Cuando se habla de barbarie, se la suele predicar de
las personas en prisión o de las personas que vivieron antes de la Edad
Moderna. Atribuirles esa barbarie a las personas en prisión es funcional a
mantenerlos en pésimas condiciones carcelarias (porque, ¿por qué los bárbaros
merecerían un mejor trato que el que tenemos el resto de miembros de la sociedad,
o sea, los “civilizados”?). Pero lo curioso es que las personas que sostienen
este discurso contra quienes han estado en prisión predican, en realidad, un
discurso fraguado en la era medieval. Un discurso que ha sabido adaptarse a las
circunstancias modernas, pero que es todavía medieval en su esencia.
Este discurso se sistematiza por primera vez en el
documento medieval Malleus
maleficarum (que se traduce por “Martillo de las brujas”)
escrito por Heinrich Krämer y Jakob Sprenger. En ese texto se establece la
matriz del discurso penal que se extiende al día de hoy: se alega una emergencia (una grave amenaza a la
sociedad) y el miedo a esa emergencia
se utiliza para eliminar obstáculos al ejercicio del poder punitivo. El
propósito de ejercer ese poder punitivo no es que se acabe la emergencia sino fortalecer el poder de
la autoridad que lo ejerce. Por eso, Eugenio Raúl Zaffaroni en La
cuestión criminal (libro al que esta diatriba tanto le debe) llama al hecho
de proyectar al poder punitivo como remedio frente a la emergencia “un inmenso
engaño, una tremenda estafa”: algo que “no es más que el máximo delito de propaganda desleal de nuestra
civilización” (Zaffaroni, La
estructura inquisitorial, Pág.
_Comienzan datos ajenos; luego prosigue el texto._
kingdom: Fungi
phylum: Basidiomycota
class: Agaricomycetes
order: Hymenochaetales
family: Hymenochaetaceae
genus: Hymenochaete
II).
El Malleus
maleficarum lo amparó la iglesia católica en la bula Summis
desiderantes affectibus de Inocencio VIII. En esa época, la
iglesia católica podía permitirse un monopolio de la intermediación con lo
divino y sancionar a quienes osen desafiarla: eso explica a la Santa
Inquisición, established since 1184.
La iglesia católica al principio exterminó a cátaros, albigenses y templarios,
pero luego encontró a un conveniente enemigo inagotable: Satán (que en hebreo
significa, precisamente, enemigo). La iglesia católica se inventó, en esos
típicos actos de pensamiento mágico a los que las iglesias nos tienen
acostumbrados, el pacto satánico.
Un pacto que Satán sólo podía convenir con esos seres inferiores que en la
tradición de una religión machista como la católica, no podían ser sino las
mujeres: de ahí la invención de las brujas y de los aproximadamente 300 de años
de siniestra persecución en su contra. Los inquisidores oficiales solicitaban contribuciones para sus tareas
purificadoras (una sutil forma de protección mafiosa) y cobraban a destajo, por
lo cual el que las brujas confiesen (bajo tortura, por supuesto) la existencia
de otras brujas era funcional a mantener en permanente renovación a la fuente
de sus ingresos. Para martillar
a las brujas, para eso precisamente escribieron los inquisidores dominicos
Krämer y Sprenger el Malleus
maleficarum.
¿Por qué contar esta historia sobre un libro que
influyó en las prácticas de los inquisidores papales y de los príncipes (una
vez que éstos le expropiaron al Papa su poder punitivo)? Porque sus ideas se
acogieron en el discurso de la academia penal positivista
(resumida impecablemente por Micky Vainilla en su publicidad del postre
Teresito, en la que se discrimina a los inferiores
biológicos para someterlos a manipulación genética, para excluirlos
de plano como en el caso de “morochos y asiáticos” y para enviarlos a
“reformatorios” cuando se trata de “pobres y enfermos”) hasta que el genocidio
nazi le enseñó una lección al mundo sobre la invariable estupidez de semejantes
ideas y los académicos acusaron recibo. Pero, principalmente, porque las ideas
de ese libro medieval se encuentran vigentes al día de hoy en el discurso de lo
que Zaffaroni llama la “criminología mediática”.
Al amparo del Teorema
de Thomas (“si las personas definen las situaciones como reales, éstas son
reales en sus consecuencias”) la criminología mediática “crea la realidad de un
mundo de personas decentes
frente a una masa de criminales
identificada a través de estereotipos, que configuran un ellos separado del
resto de la sociedad, por ser un conjunto de diferentes
y malos” (Zaffaroni, La
criminología mediática, Pág. III). Esos diferentes
y malos de la criminología mediática son las brujas modernas. Contra ellos se
exige “mano dura” y respuestas urgentes. Se apela al recurso emocional (las
imágenes de la TV para este propósito son muy convenientes) para provocar el
pánico moral que empatiza con la “mano dura” y que dificulta toda prudencia en
el análisis, por cuya vía “la venganza estimulada por la criminología mediática
se traduce en mayor violencia del sistema penal, peores leyes penales, mayor
autonomía policial con la consiguiente corrupción y riesgo político, vulgaridad
de politicastros oportunistas o asustados y reducción a la impotencia de los
jueces”: un escenario que termina por provocar “muertes en un proceso de
fabricación de cadáveres que la criminología mediática ignora o muestra en
imágenes con interpretaciones
deformantes” (Zaffaroni, La
criminología mediática y la víctima-héroe, Pág. II). Un discurso, como se
ve, útil para
justificar masacres. Que era, precisamente, el bárbaro propósito del Malleus maleficarum, todavía vigente.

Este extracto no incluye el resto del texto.